Save a Life in Ten Minutes
Bone marrow transplants save lives.
Shane Joseph ’16 knows firsthand. In the fall of 2011, the cinema studies and history double major was diagnosed with aplastic anemia, a medical condition characterized by low blood cell count due to decreased production by bone marrow. He was hospitalized and, the following January, he received a marrow transplant.
Currently in the final phases of his recovery process, Joseph is back to his studies at Oberlin. He's also working with the Be the Match, a bone marrow registry program, and will be registering potential bone marrow donors at Oberlin during a registry drive taking place Wednesday, March 12, in the Science Center.
Joseph is one of 28 Oberlin students working with Professor of Biology Mary Garvin on the registry drive. They will take cheek swabs from those individuals who volunteer to have their tissue type entered in the national registry. The information in the registry is used to match donors to recipients—the closer the DNA match, the more likely the donation will take.
The tissue type of both donor and recipient must match close enough for the recipient to accept the transplant, explains Garvin, the event coordinator for the bone marrow drive. About 30 percent of those in need can find matches among family members. The remaining 70 percent depend upon the registry. “The more donors who enter the national registry, the greater the probability that matching tissues types will be found for those in need. Currently, only about half of the thousands in need find a match, so we strongly encourage community members between the age of 18 and 44 to enter the registry. Those who aren’t eligible to enter, can contribute financially on our team page.”

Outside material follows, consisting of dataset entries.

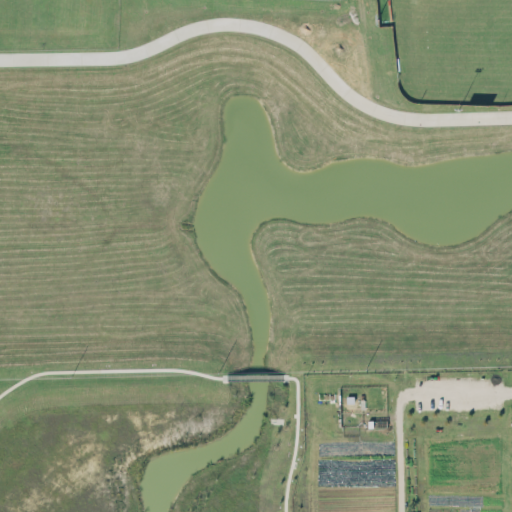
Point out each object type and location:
park: (59, 19)
road: (266, 31)
park: (454, 50)
road: (114, 325)
road: (457, 391)
road: (403, 453)
crop: (412, 465)
road: (289, 477)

Joseph was lucky; his donor was a 100 percent match. He says that his receipt of bone marrow motivates him. “It feels really good to be giving back to people who are going through what I know to be one of the hardest things anyone will ever have to do,” he says. “Finding a donor, that's a really difficult step for most people.”
Finding a donor is just the first step for individuals with conditions that require bone marrow transplants. After the transplant, says Joseph, “you have to be careful about everything. What you eat. What you touch. Who you come in contact with.” While his recovery has been steady, others’ often aren't. Joseph’s father, who was diagnosed with lymphoma, died from complications after receiving a marrow transplant in early 2011.
Garvin also has a personal connection to marrow donation. Several years ago her husband’s cousin died without finding a match. The current drive was inspired by her friend and undergraduate advisor, Matt Hils, professor of biology at Hiram College, who was recently diagnosed with large-cell lymphoma and has yet to find a donor, she says.
Misconceptions about the bone marrow donation process often keep people from registering, says Joseph. They fear that donating bone marrow will be an long painful process, but it is not. Most procedures consist of a simple extraction of stem cells via a syringe, while about a quarter involve taking a bone marrow sample while the donor is under anesthesia. Both procedures are out patient and of no financial cost to the donor. Details are available at bethematch.org.
The goal of Wednesday’s drive is to register donors, not collect marrow. Joseph estimates that involvement only requires about five to 10 minutes of time, but could have a huge impact. “It has the potential of saving someone,” he says.
The Be the Match Marrow Registry will take place in from 10 a.m. to 5 p.m. on Wednesday, March 12, in the Science Center Commons.